Бакрадзе поднял голову и посмотрел на Родионова.
— Вот такой он, Карым… Барыбин то есть.
— Роскошная биография, — согласился Родионов. — И вы думаете…
— Нет, брат, это уж ты думай, — предложил Бадкрадзе. — Тебе — думать и рассуждать, а мне — выводы делать, поскольку я — много опытней. Хотя скажу сразу, что уже имею соображения по поводу некоторых повисших по нашему ведомству дел… Ну, ждем вас, Родионов!
Тот нашел глазами Талгатова, затем оглядел остальных.
— Вы допросили Тихомолова, Павел Семенович?
— Да, — отозвался Гундарев. — Возмущался задержанием, знакомство с Илясовым отрицает. Грозит, что будет жаловаться.
— Понятно…
— Что же — понятно? — нетерпеливо поинтересовался Бакрадзе.
Родионов достал и отложил сигарету.
— Илясов тоже теперь отрицает знакомство с Тихомоловым. Начисто! Убить — убил, из ревности, а кто такой Карым — в первый раз слышит… Не произносил этакого, ошибаемся мы, показалось нам!
— Он и будет отрицать, чего ему терять? — вздохнул Катин.
— В ближайшее время — будет… Тихомолов тоже не пойдет на откровенный разговор, а улик против него пока нет. Если Карым существует, то, узнав об аресте своих сподвижников, времени терять не станет, постарается исчезнуть. Мне кажется, — Родионов опять посмотрел на Талгатова, — что завтра придется извиниться перед Тихомоловым и отпустить его. Но затем еще и еще перепроверить! И кроме того, — параллельно работать с Илясовым, другого пути не вижу.
Все молчали, салютуя друг другу клубами дыма. Катин откашлялся:
— Не знаю, поможет ли тебе это, Родионов, но есть данные, что днями некто приобрел несколько крупно выигравших лотерейных билетов. Данные у меня… Нет ли тут связи с билетами, похищенными из палатки? Пораскинь, подумай.
— А что, найдем мы ту кассиршу с ткацкой фабрики? — ни к кому не обращаясь, спросил Бакрадзе. — Тогда можно поднять дело той кражи и заново сопоставить кое–что.
— Не найдем, — подал голос Талгатов. — Ее машина сбила в прошлом году… В больнице скончалась. Похоже, что они убрали ее.
— Илясов опять заговорит, такое у меня впечатление, — сказал следователь по особо важным делам Будницкий. — Все обдумает и может дать дополнительные показания.

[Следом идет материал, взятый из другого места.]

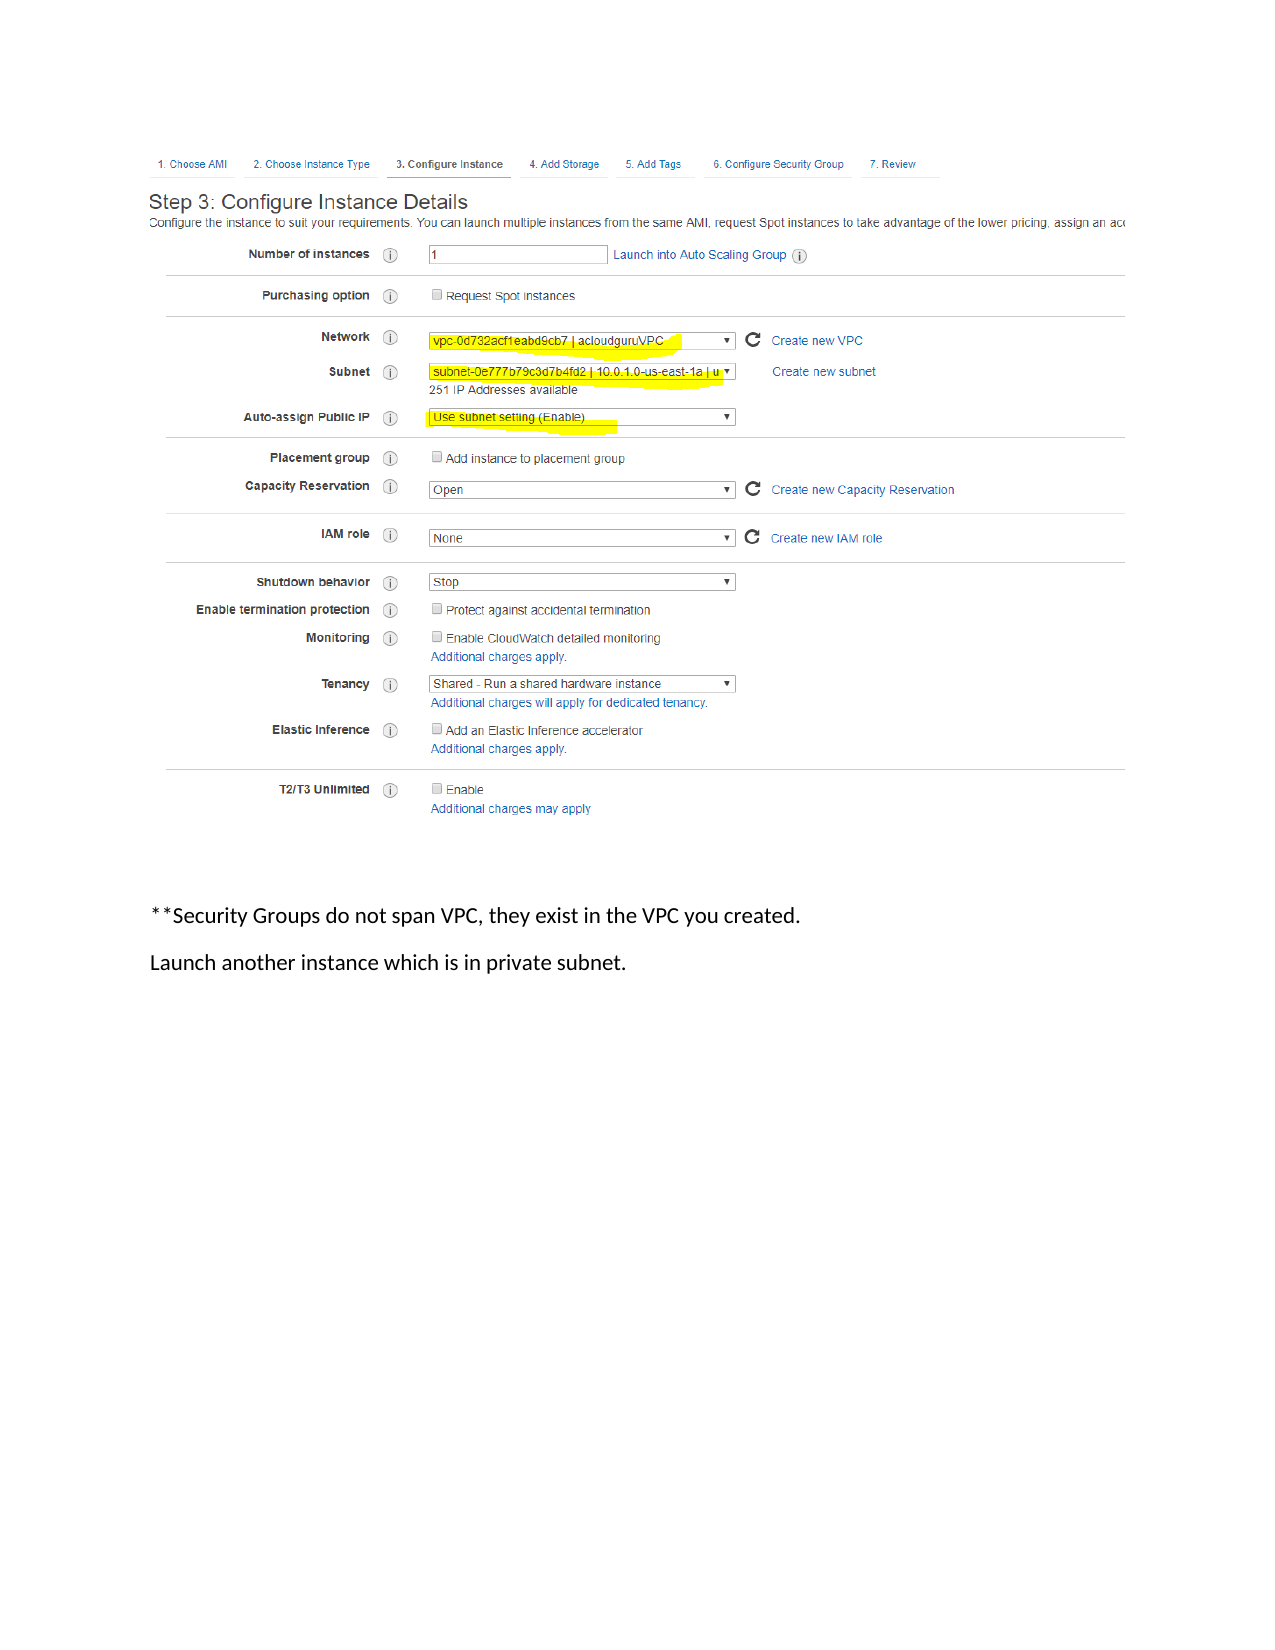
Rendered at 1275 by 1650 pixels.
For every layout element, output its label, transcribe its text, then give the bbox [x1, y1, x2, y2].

picture [150, 150, 1125, 836]
text Launch another instance which is in private subnet. [150, 948, 1125, 976]
text **Security Groups do not span VPC, they exist in the VPC you created. [150, 901, 1125, 929]
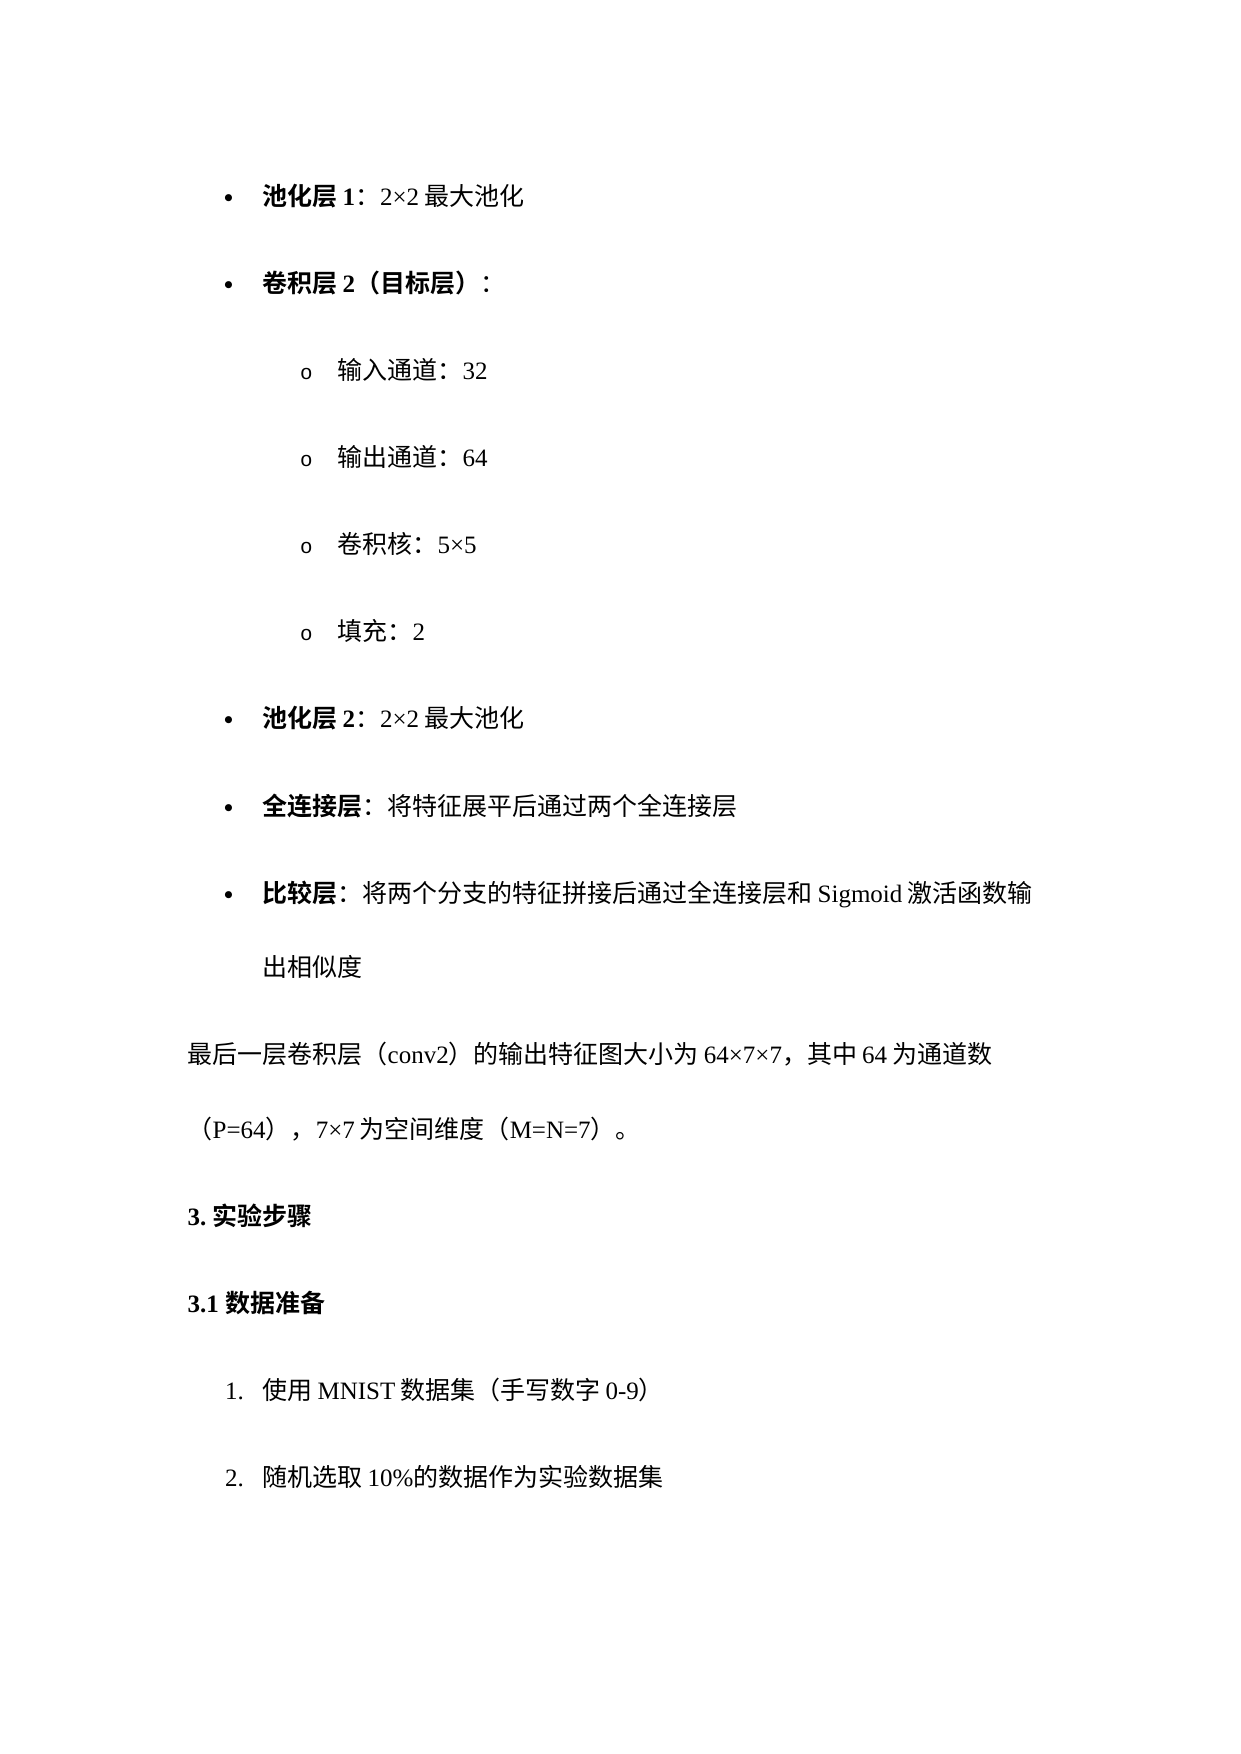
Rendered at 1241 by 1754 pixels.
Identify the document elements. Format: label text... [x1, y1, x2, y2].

list 输入通道：32 [300, 336, 1053, 401]
text 最后一层卷积层（conv2）的输出特征图大小为64×7×7，其中64为通道数（P=64），7×7为空间维度（M=N=7）。 [187, 1020, 1053, 1160]
list 使用MNIST数据集（手写数字0-9） [225, 1356, 1053, 1421]
text 3.1 数据准备 [187, 1269, 1053, 1334]
list ​​比较层​​：将两个分支的特征拼接后通过全连接层和Sigmoid激活函数输出相似度 [225, 859, 1053, 998]
text 3. 实验步骤 [187, 1182, 1053, 1247]
list ​​池化层2​​：2×2最大池化 [225, 684, 1053, 749]
list 卷积核：5×5 [300, 510, 1053, 575]
list ​​池化层1​​：2×2最大池化 [225, 162, 1053, 227]
list ​​卷积层2（目标层）​​： [225, 249, 1053, 314]
list 随机选取10%的数据作为实验数据集 [225, 1443, 1053, 1508]
list 填充：2 [300, 597, 1053, 662]
list ​​全连接层​​：将特征展平后通过两个全连接层 [225, 772, 1053, 837]
list 输出通道：64 [300, 423, 1053, 488]
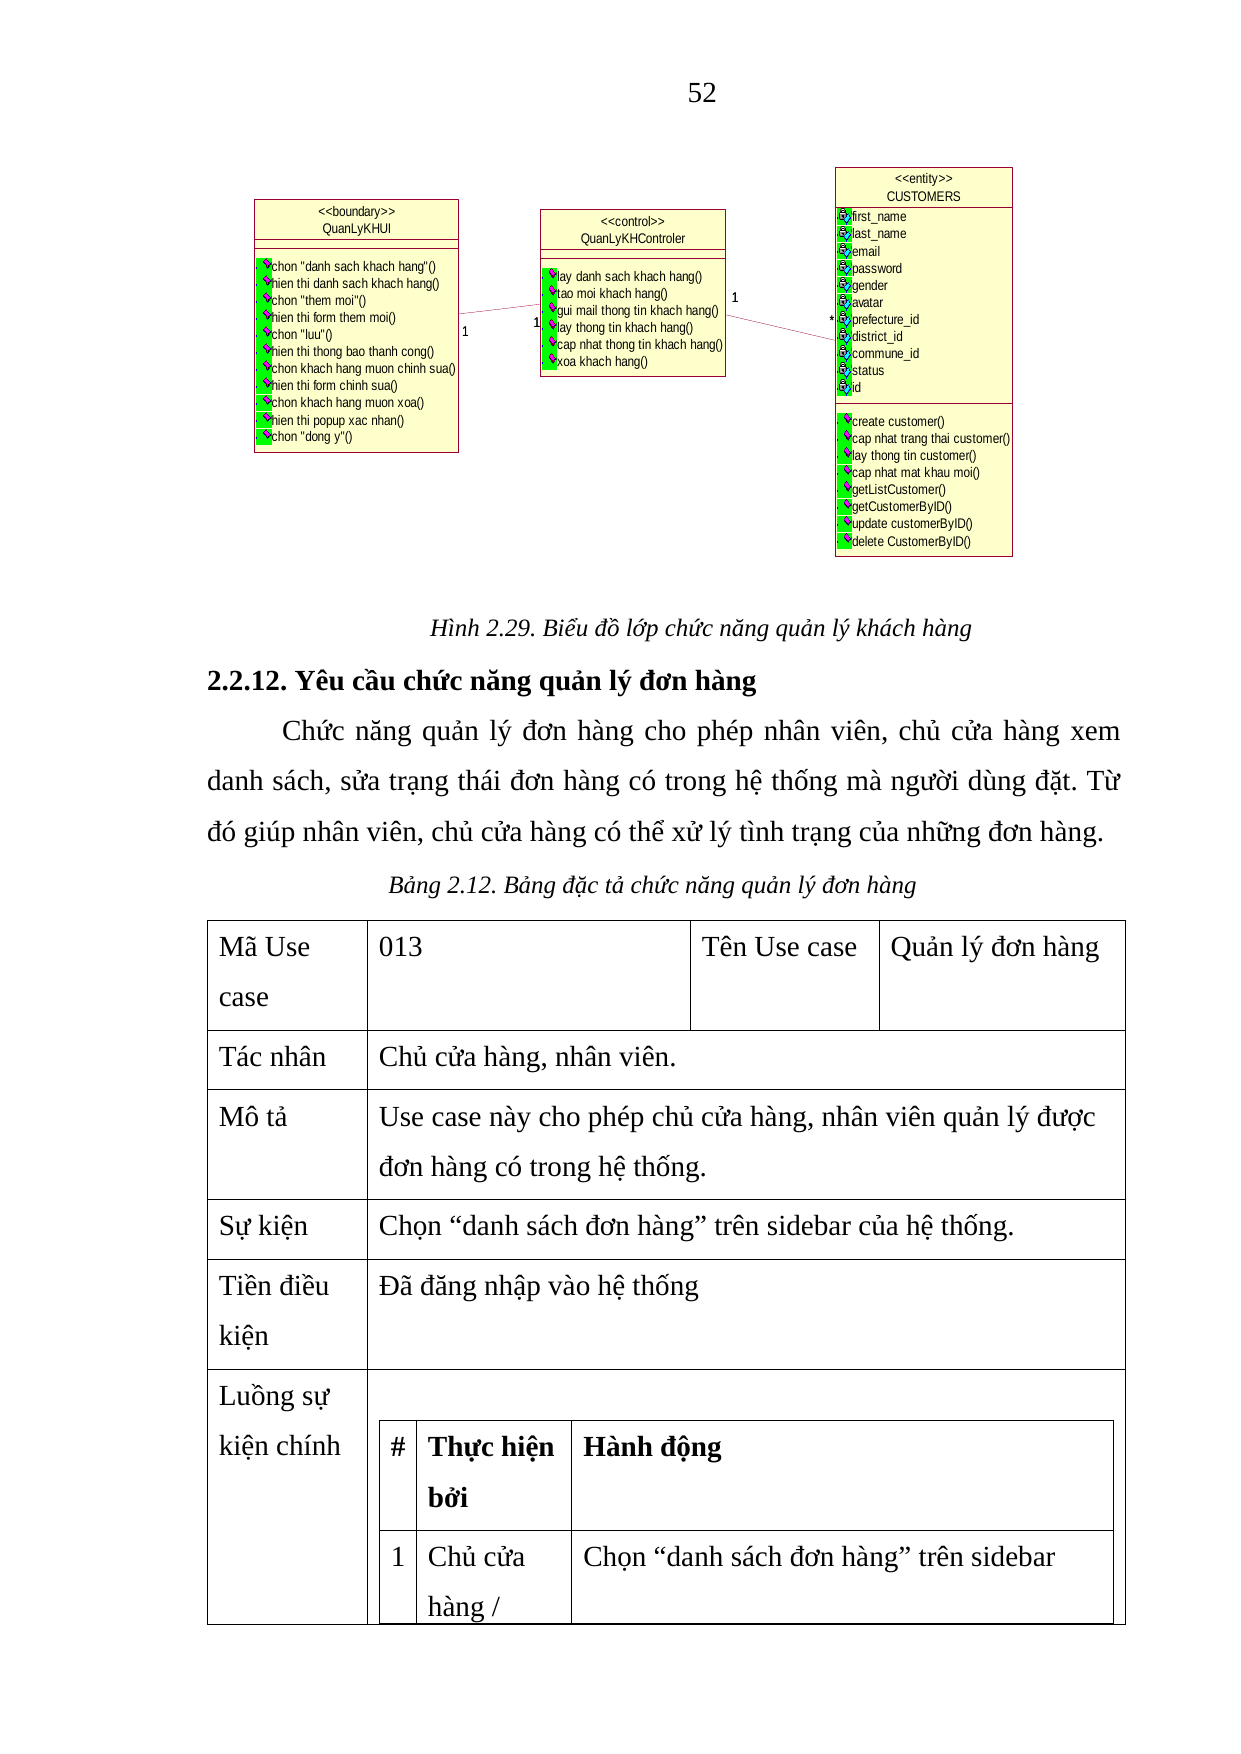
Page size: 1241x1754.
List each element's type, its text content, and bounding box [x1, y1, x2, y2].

— Возможно. Только не сразу, в этом Родионов прав, — откликнулся Катин. — А время — золото.
Снова дымом повисло молчание.
Десяток людей, собравшихся в этой комнате, знали больше, больше умели и рассчитывали быстрее, чем Илясов. И, если бы мысли, сменяясь, щелкали, как костяшки счетов, здесь бы стоял неумолчный треск.
— Тогда Родионов прав, предлагая отпустить задержанного, — вздохнул Бакрадзе. — Как ты считаешь, Абид Рахимович?
Теперь все смотрели на Талгатова. А он вместо ответа обратился к Родионову, и тот испытал прилив гордости.
— Завтра суббота… Может быть, Тихомолова сегодня отпустить, Игорь Николаевич?
— Не думаю. Пусть ночь поразмыслит, опасений наберется, авось оттого потом какую промашку допустит… Я убежден, что он в этом деле далеко не посторонний.
Талгатов кивнул, соглашаясь. Бакрадзе тоже цокнул утвердительно, перед тем как сказать:
— На том и порешили. А если вдруг дойдет дело до расширенной операции, то людей у нас негусто… Надо будет взять из райотделов кого половчее. Держите меня непрерывно в курсе дела… Ну, как говорится, вперед и выше!
Пока добежал до остановки и, запыхавшись, обозрел сквер, на часах уже было девять с минутами.
Тины нигде не было видно.
Неужели ушла из–за трехминутного опоздания? Родионов не мог понять, на кого больше досадует, на себя или на нее, хотя это он опоздал уже второй раз.
Тина вышла из автоматной будки под деревьями, и Родионов не сразу узнал ее, привыкнув лишь к рабочему и домашнему виду.
— Слишком уж кавалеры наседали, — кивнула девушка на двух явно разочарованных появлением Родионова юношей. — Делала вид, что звоню… И вообще не знала, куда время деть.
— Занят я был. Очень.
Родионов сказал это просто, не извиняясь, не оправдываясь, и поэтому она особенно поняла, что да, был занят, и занят очень. И взяла его под руку:
— Куда же мы теперь? Пройдемся…
— Есть я хочу до чертиков, просто сил нет… Знаете, пойдем–ка и мы посидим где–нибудь. Принято?